= Exercise prompt =
Find the line with "Просматриваю log-файлы веб-сервера" and the line with "Рис. 21: Перезапуск сервера" in the entries below; output exactly those two lines, every line between them, and no others.

___ Dataset excerpts ___

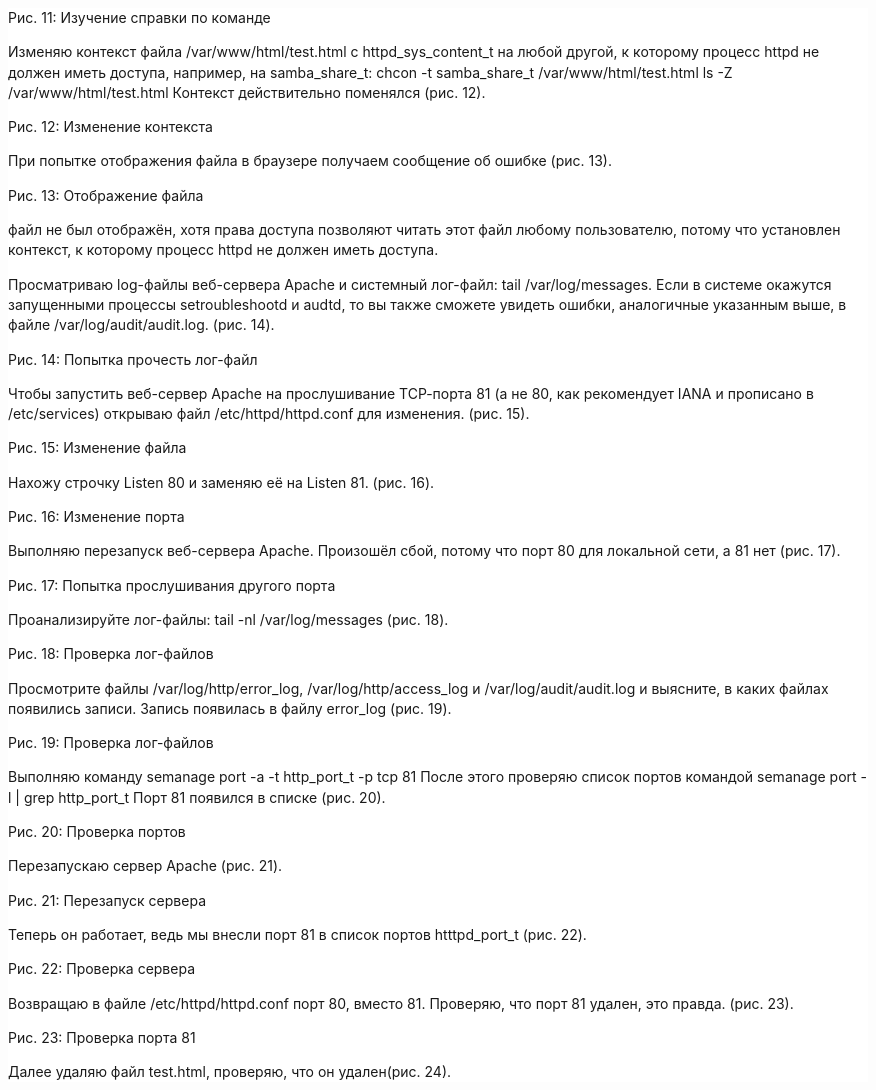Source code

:Рис. 11: Изучение справки по команде

Изменяю контекст файла /var/www/html/test.html с httpd_sys_content_t на любой другой, к которому процесс httpd не должен иметь доступа, например, на samba_share_t: chcon -t samba_share_t /var/www/html/test.html ls -Z /var/www/html/test.html Контекст действительно поменялся (рис. 12).

Рис. 12: Изменение контекста

При попытке отображения файла в браузере получаем сообщение об ошибке (рис. 13).

Рис. 13: Отображение файла

файл не был отображён, хотя права доступа позволяют читать этот файл любому пользователю, потому что установлен контекст, к которому процесс httpd не должен иметь доступа.

Просматриваю log-файлы веб-сервера Apache и системный лог-файл: tail /var/log/messages. Если в системе окажутся запущенными процессы setroubleshootd и audtd, то вы также сможете увидеть ошибки, аналогичные указанным выше, в файле /var/log/audit/audit.log. (рис. 14).

Рис. 14: Попытка прочесть лог-файл

Чтобы запустить веб-сервер Apache на прослушивание ТСР-порта 81 (а не 80, как рекомендует IANA и прописано в /etc/services) открываю файл /etc/httpd/httpd.conf для изменения. (рис. 15).

Рис. 15: Изменение файла

Нахожу строчку Listen 80 и заменяю её на Listen 81. (рис. 16).

Рис. 16: Изменение порта

Выполняю перезапуск веб-сервера Apache. Произошёл сбой, потому что порт 80 для локальной сети, а 81 нет (рис. 17).

Рис. 17: Попытка прослушивания другого порта

Проанализируйте лог-файлы: tail -nl /var/log/messages (рис. 18).

Рис. 18: Проверка лог-файлов

Просмотрите файлы /var/log/http/error_log, /var/log/http/access_log и /var/log/audit/audit.log и выясните, в каких файлах появились записи. Запись появилась в файлу error_log (рис. 19).

Рис. 19: Проверка лог-файлов

Выполняю команду semanage port -a -t http_port_t -р tcp 81 После этого проверяю список портов командой semanage port -l | grep http_port_t Порт 81 появился в списке (рис. 20).

Рис. 20: Проверка портов

Перезапускаю сервер Apache (рис. 21).

Рис. 21: Перезапуск сервера

Теперь он работает, ведь мы внесли порт 81 в список портов htttpd_port_t (рис. 22).

Рис. 22: Проверка сервера

Возвращаю в файле /etc/httpd/httpd.conf порт 80, вместо 81. Проверяю, что порт 81 удален, это правда. (рис. 23).

Рис. 23: Проверка порта 81

Далее удаляю файл test.html, проверяю, что он удален(рис. 24).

___

= Reply to the task =
Просматриваю log-файлы веб-сервера Apache и системный лог-файл: tail /var/log/messages. Если в системе окажутся запущенными процессы setroubleshootd и audtd, то вы также сможете увидеть ошибки, аналогичные указанным выше, в файле /var/log/audit/audit.log. (рис. 14).

Рис. 14: Попытка прочесть лог-файл

Чтобы запустить веб-сервер Apache на прослушивание ТСР-порта 81 (а не 80, как рекомендует IANA и прописано в /etc/services) открываю файл /etc/httpd/httpd.conf для изменения. (рис. 15).

Рис. 15: Изменение файла

Нахожу строчку Listen 80 и заменяю её на Listen 81. (рис. 16).

Рис. 16: Изменение порта

Выполняю перезапуск веб-сервера Apache. Произошёл сбой, потому что порт 80 для локальной сети, а 81 нет (рис. 17).

Рис. 17: Попытка прослушивания другого порта

Проанализируйте лог-файлы: tail -nl /var/log/messages (рис. 18).

Рис. 18: Проверка лог-файлов

Просмотрите файлы /var/log/http/error_log, /var/log/http/access_log и /var/log/audit/audit.log и выясните, в каких файлах появились записи. Запись появилась в файлу error_log (рис. 19).

Рис. 19: Проверка лог-файлов

Выполняю команду semanage port -a -t http_port_t -р tcp 81 После этого проверяю список портов командой semanage port -l | grep http_port_t Порт 81 появился в списке (рис. 20).

Рис. 20: Проверка портов

Перезапускаю сервер Apache (рис. 21).

Рис. 21: Перезапуск сервера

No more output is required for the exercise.